# <div style="color:white;display:fill;border-radius:5px;background-color:#75B7BF;letter-spacing:0.1px;overflow:hidden"><p style="padding:20px;color:white;overflow:hidden;margin:0;font-size:100%;text-align:center">SETUP</p></div>

In [None]:
!git clone https://github.com/shreyas-bk/U-2-Net
    
import sys
sys.path.append('./U-2-Net')

# <div style="color:white;display:fill;border-radius:5px;background-color:#75B7BF;letter-spacing:0.1px;overflow:hidden"><p style="padding:20px;color:white;overflow:hidden;margin:0;font-size:100%;text-align:center">IMPORT</p></div>

In [None]:
import os
import cv2
import matplotlib.pyplot as plt
import numpy as np
import pandas as pd
import torch
import json
from datetime import datetime

from data_loader import RescaleT
from data_loader import ToTensor
from data_loader import ToTensorLab
from data_loader import SalObjDataset
from model import U2NET 
from model import U2NETP 

from IPython.display import display
from PIL import Image as Img

from torchvision import transforms
from torch.utils.data import Dataset, DataLoader
from torch.autograd import Variable

# <div style="color:white;display:fill;border-radius:5px;background-color:#75B7BF;letter-spacing:0.1px;overflow:hidden"><p style="padding:20px;color:white;overflow:hidden;margin:0;font-size:100%;text-align:center">CONFIGURATION</p></div>

In [None]:
class CFG:
    # U2-Net
    THRESHOLD=0.5
    UNET2_SMALL = False

# <div style="color:white;display:fill;border-radius:5px;background-color:#75B7BF;letter-spacing:0.1px;overflow:hidden"><p style="padding:20px;color:white;overflow:hidden;margin:0;font-size:100%;text-align:center">HELPING FUNCTIONS</p></div>

In [None]:
# SOD- U2 Net prediction
################################
def normPRED(d):
    ma = torch.max(d)
    mi = torch.min(d)
    dn = (d-mi)/(ma-mi)
    return dn


def pred_unet(model, imgs):
    
    test_salobj_dataset = SalObjDataset(img_name_list = imgs, lbl_name_list = [], transform = transforms.Compose([RescaleT(320),ToTensorLab(flag=0)]))
    test_salobj_dataloader = DataLoader(test_salobj_dataset, batch_size=1, shuffle=False, num_workers = 1)
    
    for i_test, data_test in enumerate(test_salobj_dataloader):
        
        inputs_test = data_test['image']
        inputs_test = inputs_test.type(torch.FloatTensor)

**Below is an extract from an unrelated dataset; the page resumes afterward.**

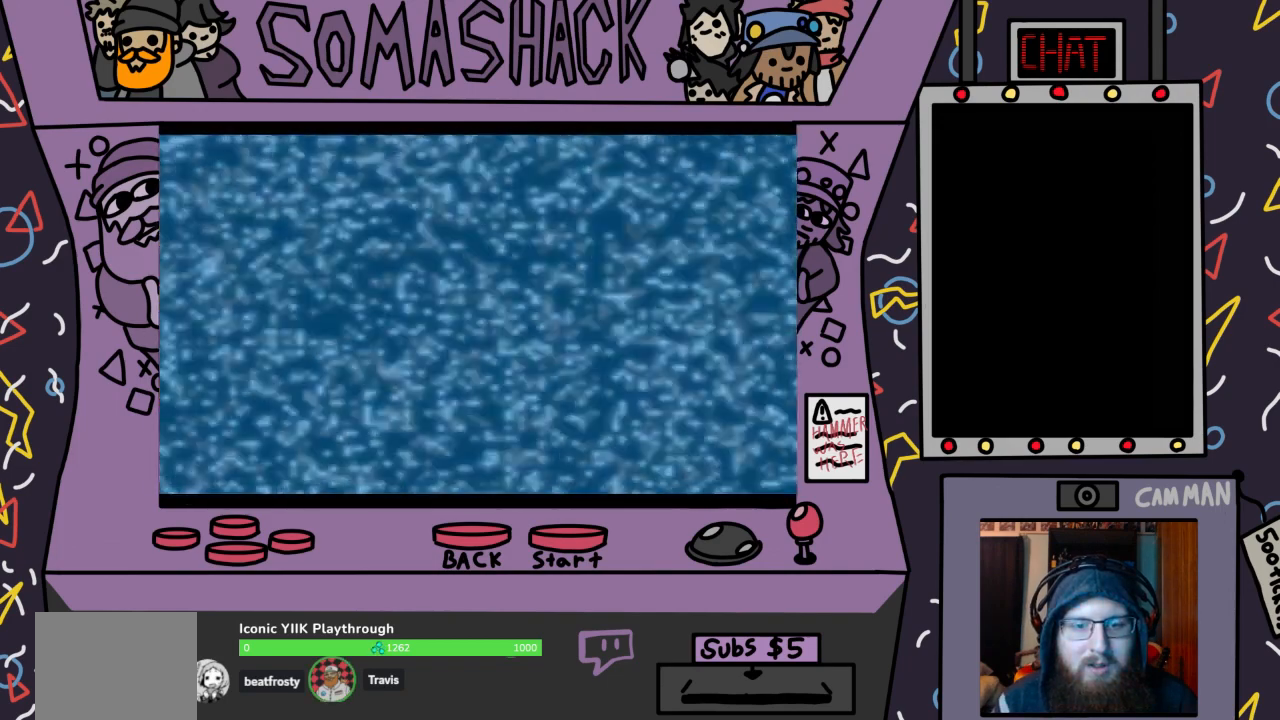
{"buttons": [], "left_stick": "center", "right_stick": "center", "events": []}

        if torch.cuda.is_available():
            inputs_test = Variable(inputs_test.cuda())
        else:
            inputs_test = Variable(inputs_test)

        d1, d2, d3, d4, d5, d6, d7 = net(inputs_test)

        predict = d5[:,0,:,:]
        predict = normPRED(predict)
        
        del d1, d2, d3, d4, d5, d6, d7

        predict = predict.squeeze()
        predict_np = predict.cpu().data.numpy()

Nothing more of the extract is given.